Both Napster and the Pirate Bay founders argued that only users could be held responsible, since it was the user who requested the infringing files. It did not stop the courts.
Anyone could use those tools to download creative common files and linux ISO, but those arguments did not succeed in the legal system. Bittorent as a technology was however not made illegal, as could be seen in games using it to distribute patches.
Napster and the Pirate Bay struggled because the vast majority of content was pirated. You would be hard pressed to say a significant minority of generative ai has any copyright issues, much less copyright issues as blatant as straight piracy.
I’m not convinced any of the output of these generative AI is free from copyright issues. Consider, a ROT13 copy of a book may at first glance look nothing like the original, but distributing digital copies would be clear copyright infringement.
Feature extraction is literally a form of lossy compression. You can prod DALEE to make obvious copies of some of the works it was trained on, but even seemingly novel images could contain enough similarities to training material to be problematic.
Yeah they seem to be applying legal theory like programming code.

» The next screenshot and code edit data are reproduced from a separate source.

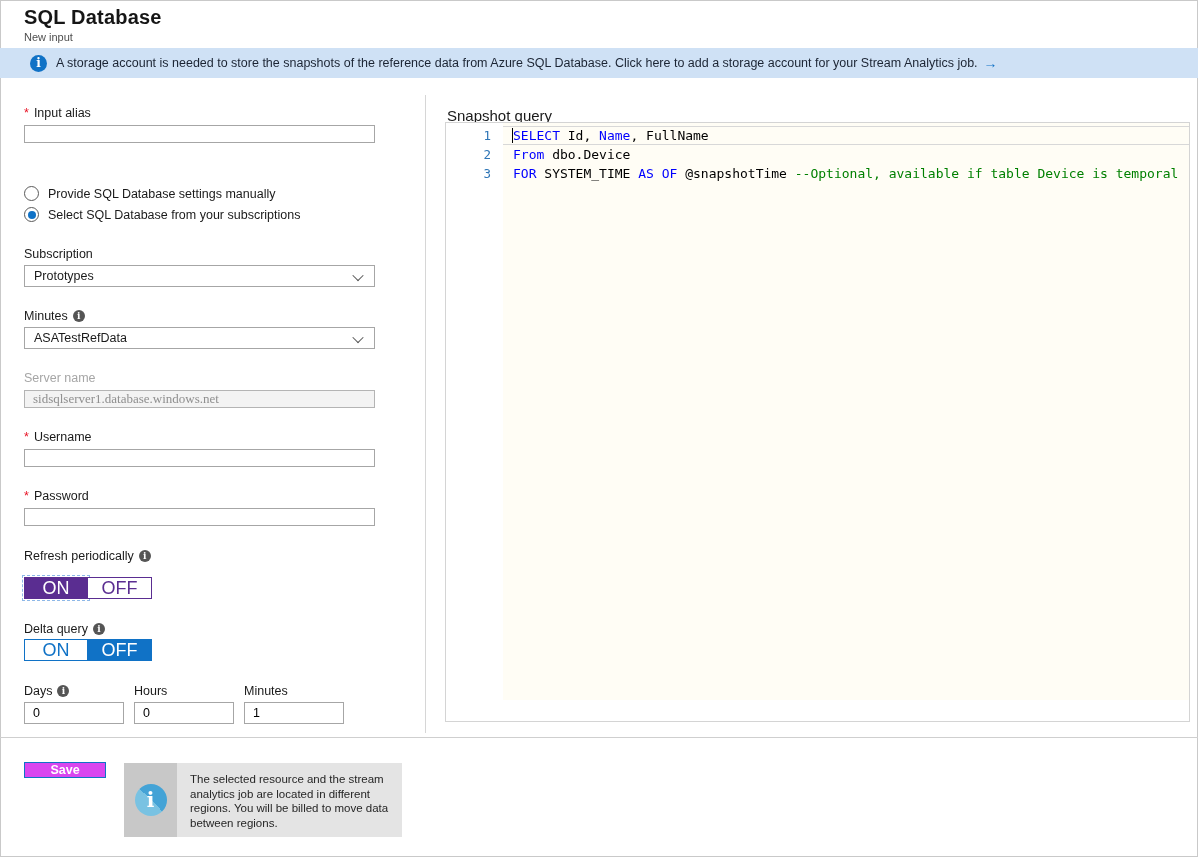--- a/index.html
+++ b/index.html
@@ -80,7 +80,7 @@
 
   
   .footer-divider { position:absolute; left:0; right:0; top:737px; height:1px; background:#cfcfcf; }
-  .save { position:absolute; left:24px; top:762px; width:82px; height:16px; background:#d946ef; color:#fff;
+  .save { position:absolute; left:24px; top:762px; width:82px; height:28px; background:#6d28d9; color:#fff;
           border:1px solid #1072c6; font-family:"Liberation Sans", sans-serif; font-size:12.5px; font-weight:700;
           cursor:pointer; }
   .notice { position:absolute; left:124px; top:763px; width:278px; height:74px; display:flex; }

If what they said about Napster applied to every website then literally every site with user generated content would be instantly wiped off the internet.
> You would be hard pressed to say a significant minority of generative ai has any copyright issues, much less copyright issues as blatant as straight piracy.
Where generative AI ingests copyrighted works in order to work and bases its output on it, then it is copyright infringement, equivalent to 'straight piracy' of all that it ingested, unless it's deemed fair use.
What Google does with its search engine, for example, is fair use, what Napster did was not.
Those tools overwhelmingly supported pirate means, nearly no one was downloading actually legal public domain songs or Linux ISOs from there. I contrast with LLMs and generative AI, people are using them for actual work, not for piracy, which will be seen differently by the courts.